## Do this
In the data below, retype the lines from the one containing "collectors: V. Narayanaswami" through the one containing "locality: Central Michigan, about Alma", including both of those lines, character for character.

Start Provided data

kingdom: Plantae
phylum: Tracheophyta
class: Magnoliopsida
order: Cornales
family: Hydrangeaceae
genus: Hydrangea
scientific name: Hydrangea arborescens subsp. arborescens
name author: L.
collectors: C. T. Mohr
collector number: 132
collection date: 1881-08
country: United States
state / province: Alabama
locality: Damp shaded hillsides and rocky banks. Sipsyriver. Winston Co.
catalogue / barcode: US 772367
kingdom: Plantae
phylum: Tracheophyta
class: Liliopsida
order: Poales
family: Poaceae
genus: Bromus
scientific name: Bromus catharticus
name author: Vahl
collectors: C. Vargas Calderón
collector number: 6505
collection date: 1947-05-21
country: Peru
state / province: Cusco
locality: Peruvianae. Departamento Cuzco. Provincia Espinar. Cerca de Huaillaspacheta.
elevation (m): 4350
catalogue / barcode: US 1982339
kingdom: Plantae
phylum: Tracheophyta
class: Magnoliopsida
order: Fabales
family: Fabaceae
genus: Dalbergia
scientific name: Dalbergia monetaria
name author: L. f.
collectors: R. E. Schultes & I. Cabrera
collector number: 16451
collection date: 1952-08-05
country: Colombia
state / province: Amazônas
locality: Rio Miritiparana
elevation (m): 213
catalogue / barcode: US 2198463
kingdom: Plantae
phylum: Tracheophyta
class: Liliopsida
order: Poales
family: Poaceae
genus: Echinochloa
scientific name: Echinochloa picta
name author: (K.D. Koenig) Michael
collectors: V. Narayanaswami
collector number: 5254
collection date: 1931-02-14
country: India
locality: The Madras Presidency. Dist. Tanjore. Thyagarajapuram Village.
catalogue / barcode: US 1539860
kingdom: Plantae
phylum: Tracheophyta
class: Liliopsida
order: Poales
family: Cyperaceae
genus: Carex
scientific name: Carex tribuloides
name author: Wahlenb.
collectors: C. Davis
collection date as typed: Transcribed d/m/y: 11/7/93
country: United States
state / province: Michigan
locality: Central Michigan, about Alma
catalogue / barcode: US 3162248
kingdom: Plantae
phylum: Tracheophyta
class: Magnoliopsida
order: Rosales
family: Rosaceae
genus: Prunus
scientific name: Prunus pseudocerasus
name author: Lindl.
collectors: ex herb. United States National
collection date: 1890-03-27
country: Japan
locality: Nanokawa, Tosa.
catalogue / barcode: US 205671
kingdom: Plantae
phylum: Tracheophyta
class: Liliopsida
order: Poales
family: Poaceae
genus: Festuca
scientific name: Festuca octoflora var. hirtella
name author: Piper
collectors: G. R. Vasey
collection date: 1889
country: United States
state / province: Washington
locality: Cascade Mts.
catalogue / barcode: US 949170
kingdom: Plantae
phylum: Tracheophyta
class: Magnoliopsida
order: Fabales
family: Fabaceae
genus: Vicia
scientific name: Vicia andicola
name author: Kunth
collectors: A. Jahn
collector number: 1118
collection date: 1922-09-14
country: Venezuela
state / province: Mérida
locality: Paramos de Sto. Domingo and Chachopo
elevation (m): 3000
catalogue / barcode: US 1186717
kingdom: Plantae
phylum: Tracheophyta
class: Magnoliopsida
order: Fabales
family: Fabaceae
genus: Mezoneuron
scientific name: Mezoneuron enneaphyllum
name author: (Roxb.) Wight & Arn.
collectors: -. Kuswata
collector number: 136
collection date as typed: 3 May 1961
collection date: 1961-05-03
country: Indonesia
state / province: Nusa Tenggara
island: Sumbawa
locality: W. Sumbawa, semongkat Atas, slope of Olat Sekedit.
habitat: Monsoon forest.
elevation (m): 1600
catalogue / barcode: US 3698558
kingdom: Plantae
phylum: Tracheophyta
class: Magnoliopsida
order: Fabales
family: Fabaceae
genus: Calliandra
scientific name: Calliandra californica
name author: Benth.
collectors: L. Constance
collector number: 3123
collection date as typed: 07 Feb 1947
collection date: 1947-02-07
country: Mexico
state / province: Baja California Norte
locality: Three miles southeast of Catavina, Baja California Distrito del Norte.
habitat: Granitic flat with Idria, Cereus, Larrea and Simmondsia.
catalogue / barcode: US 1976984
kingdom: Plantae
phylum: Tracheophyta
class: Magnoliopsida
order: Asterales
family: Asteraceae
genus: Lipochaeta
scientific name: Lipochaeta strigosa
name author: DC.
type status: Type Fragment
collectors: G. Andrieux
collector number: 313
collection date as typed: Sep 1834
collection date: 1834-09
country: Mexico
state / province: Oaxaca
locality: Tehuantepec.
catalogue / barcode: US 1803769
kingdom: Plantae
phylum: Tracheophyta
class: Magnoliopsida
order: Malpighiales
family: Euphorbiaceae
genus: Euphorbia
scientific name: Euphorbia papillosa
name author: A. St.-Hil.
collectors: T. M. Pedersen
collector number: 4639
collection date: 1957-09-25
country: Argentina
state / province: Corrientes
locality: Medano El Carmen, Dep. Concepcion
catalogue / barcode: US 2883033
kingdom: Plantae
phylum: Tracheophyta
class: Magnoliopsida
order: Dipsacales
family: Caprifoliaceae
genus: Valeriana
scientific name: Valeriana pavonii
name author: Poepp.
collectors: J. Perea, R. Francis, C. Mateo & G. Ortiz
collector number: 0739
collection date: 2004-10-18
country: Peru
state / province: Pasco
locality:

End Provided data

## Expected answer
collectors: V. Narayanaswami
collector number: 5254
collection date: 1931-02-14
country: India
locality: The Madras Presidency. Dist. Tanjore. Thyagarajapuram Village.
catalogue / barcode: US 1539860
kingdom: Plantae
phylum: Tracheophyta
class: Liliopsida
order: Poales
family: Cyperaceae
genus: Carex
scientific name: Carex tribuloides
name author: Wahlenb.
collectors: C. Davis
collection date as typed: Transcribed d/m/y: 11/7/93
country: United States
state / province: Michigan
locality: Central Michigan, about Alma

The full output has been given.